** Opening Material for this exercise block **

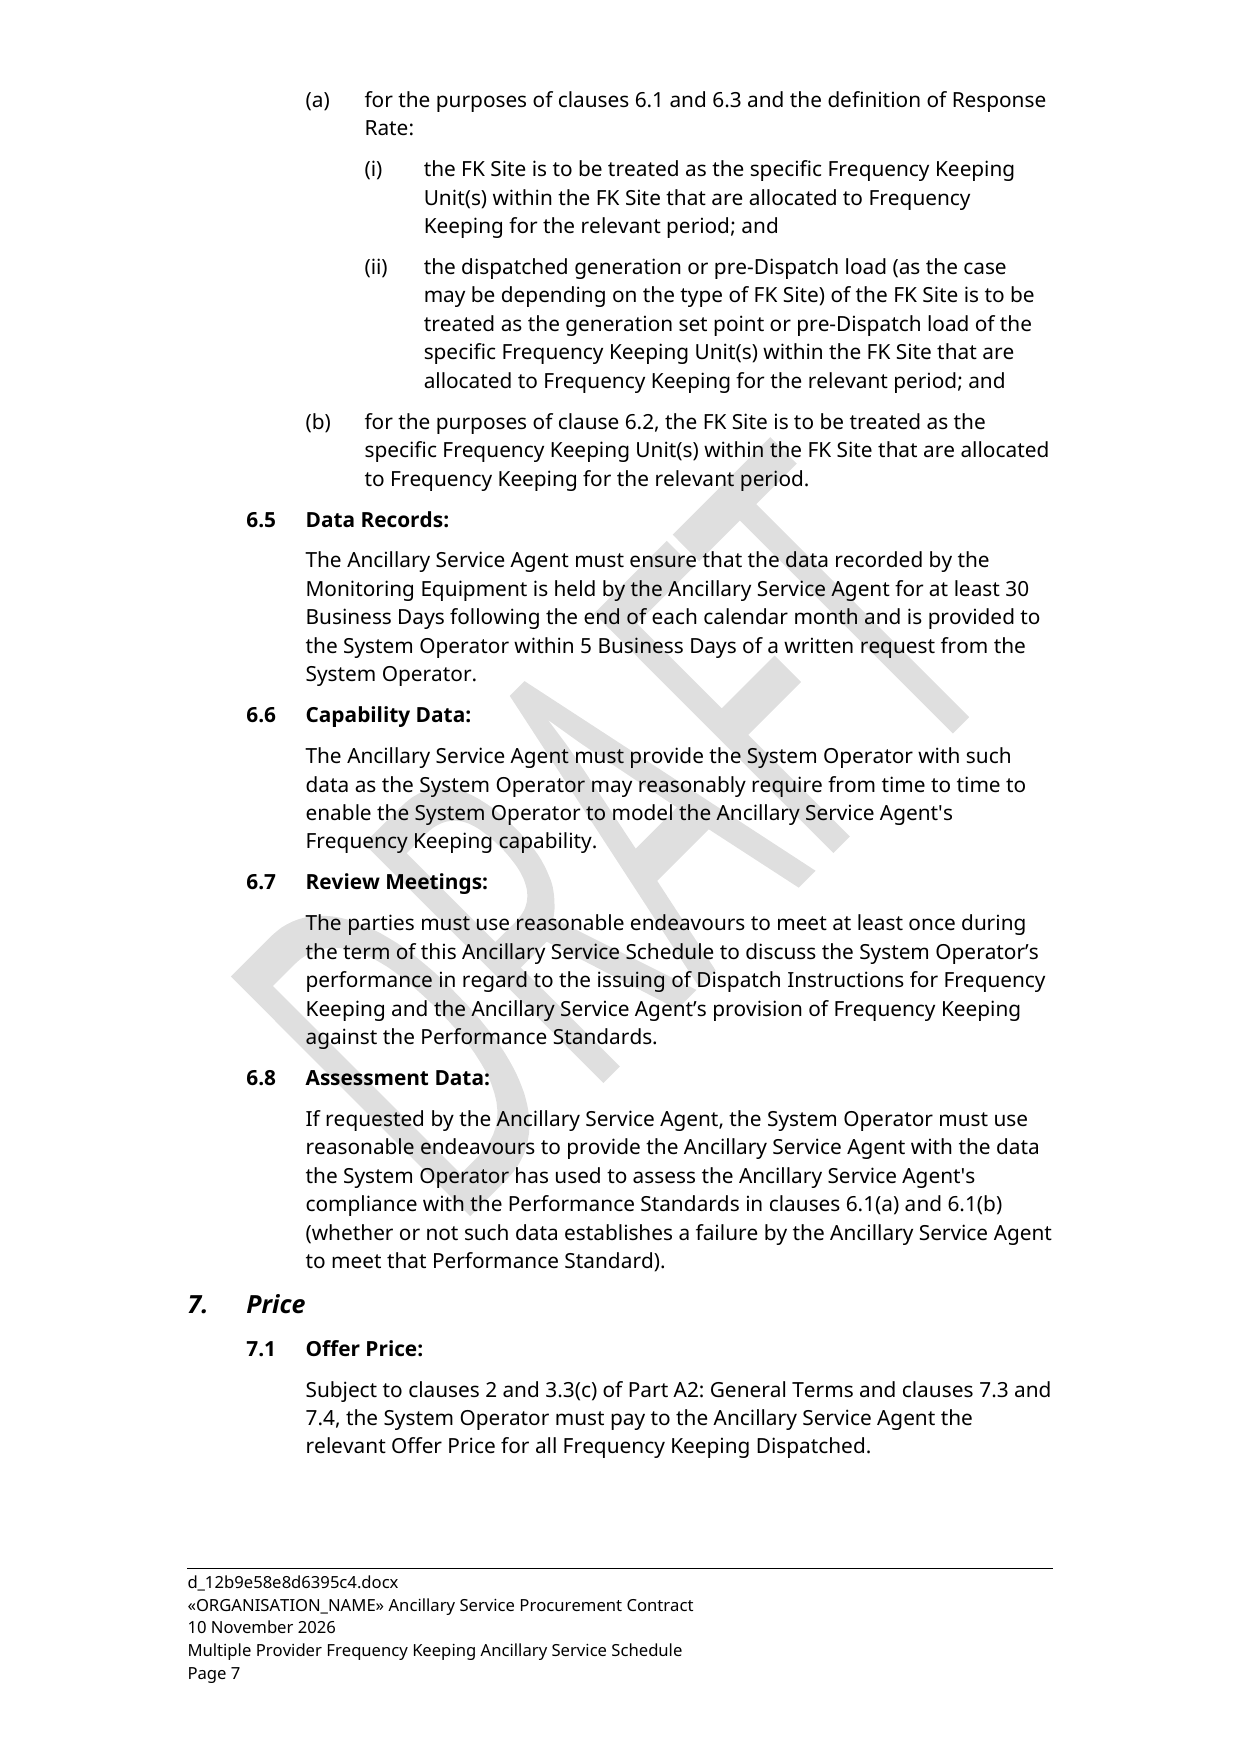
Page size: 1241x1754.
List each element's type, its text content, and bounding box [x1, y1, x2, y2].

text Subject to clauses 2 and 3.3(c) of Part A2: General Terms and clauses 7.3 and 7.4, the System Operator must pay to the Ancillary Service Agent the relevant Offer Price for all Frequency Keeping Dispatched. [305, 1375, 1053, 1460]
text The parties must use reasonable endeavours to meet at least once during the term of this Ancillary Service Schedule to discuss the System Operator’s performance in regard to the issuing of Dispatch Instructions for Frequency Keeping and the Ancillary Service Agent’s provision of Frequency Keeping against the Performance Standards. [305, 908, 1053, 1051]
subtitle Capability Data: [246, 700, 1053, 729]
text If requested by the Ancillary Service Agent, the System Operator must use reasonable endeavours to provide the Ancillary Service Agent with the data the System Operator has used to assess the Ancillary Service Agent's compliance with the Performance Standards in clauses 6.1(a) and 6.1(b) (whether or not such data establishes a failure by the Ancillary Service Agent to meet that Performance Standard). [305, 1104, 1053, 1275]
subtitle for the purposes of clause 6.2, the FK Site is to be treated as the specific Frequency Keeping Unit(s) within the FK Site that are allocated to Frequency Keeping for the relevant period. [305, 407, 1053, 492]
subtitle Offer Price: [246, 1334, 1053, 1362]
subtitle Data Records: [246, 505, 1053, 533]
subtitle the dispatched generation or pre-Dispatch load (as the case may be depending on the type of FK Site) of the FK Site is to be treated as the generation set point or pre-Dispatch load of the specific Frequency Keeping Unit(s) within the FK Site that are allocated to Frequency Keeping for the relevant period; and [364, 252, 1053, 394]
text The Ancillary Service Agent must provide the System Operator with such data as the System Operator may reasonably require from time to time to enable the System Operator to model the Ancillary Service Agent's Frequency Keeping capability. [305, 741, 1053, 855]
subtitle Review Meetings: [246, 867, 1053, 896]
text The Ancillary Service Agent must ensure that the data recorded by the Monitoring Equipment is held by the Ancillary Service Agent for at least 30 Business Days following the end of each calendar month and is provided to the System Operator within 5 Business Days of a written request from the System Operator. [305, 546, 1053, 688]
subtitle Assessment Data: [246, 1063, 1053, 1092]
subtitle for the purposes of clauses 6.1 and 6.3 and the definition of Response Rate: [305, 85, 1053, 142]
subtitle the FK Site is to be treated as the specific Frequency Keeping Unit(s) within the FK Site that are allocated to Frequency Keeping for the relevant period; and [364, 154, 1053, 240]
subtitle Price [187, 1287, 1053, 1321]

** Closing Material for this exercise block **

### [Problem description]
All entries, top to bottom, should be retyped exactly; the pictures should not be.

### [Expected answer]
Page size: 1241x1754.
List each element's type, its text content, and bounding box [x1, y1, x2, y2].

text Subject to clauses 2 and 3.3(c) of Part A2: General Terms and clauses 7.3 and 7.4, the System Operator must pay to the Ancillary Service Agent the relevant Offer Price for all Frequency Keeping Dispatched. [305, 1375, 1053, 1460]
text The parties must use reasonable endeavours to meet at least once during the term of this Ancillary Service Schedule to discuss the System Operator’s performance in regard to the issuing of Dispatch Instructions for Frequency Keeping and the Ancillary Service Agent’s provision of Frequency Keeping against the Performance Standards. [305, 908, 1053, 1051]
subtitle Capability Data: [246, 700, 1053, 729]
text If requested by the Ancillary Service Agent, the System Operator must use reasonable endeavours to provide the Ancillary Service Agent with the data the System Operator has used to assess the Ancillary Service Agent's compliance with the Performance Standards in clauses 6.1(a) and 6.1(b) (whether or not such data establishes a failure by the Ancillary Service Agent to meet that Performance Standard). [305, 1104, 1053, 1275]
subtitle for the purposes of clause 6.2, the FK Site is to be treated as the specific Frequency Keeping Unit(s) within the FK Site that are allocated to Frequency Keeping for the relevant period. [305, 407, 1053, 492]
subtitle Offer Price: [246, 1334, 1053, 1362]
subtitle Data Records: [246, 505, 1053, 533]
subtitle the dispatched generation or pre-Dispatch load (as the case may be depending on the type of FK Site) of the FK Site is to be treated as the generation set point or pre-Dispatch load of the specific Frequency Keeping Unit(s) within the FK Site that are allocated to Frequency Keeping for the relevant period; and [364, 252, 1053, 394]
text The Ancillary Service Agent must provide the System Operator with such data as the System Operator may reasonably require from time to time to enable the System Operator to model the Ancillary Service Agent's Frequency Keeping capability. [305, 741, 1053, 855]
subtitle Review Meetings: [246, 867, 1053, 896]
text The Ancillary Service Agent must ensure that the data recorded by the Monitoring Equipment is held by the Ancillary Service Agent for at least 30 Business Days following the end of each calendar month and is provided to the System Operator within 5 Business Days of a written request from the System Operator. [305, 546, 1053, 688]
subtitle Assessment Data: [246, 1063, 1053, 1092]
subtitle for the purposes of clauses 6.1 and 6.3 and the definition of Response Rate: [305, 85, 1053, 142]
subtitle the FK Site is to be treated as the specific Frequency Keeping Unit(s) within the FK Site that are allocated to Frequency Keeping for the relevant period; and [364, 154, 1053, 240]
subtitle Price [187, 1287, 1053, 1321]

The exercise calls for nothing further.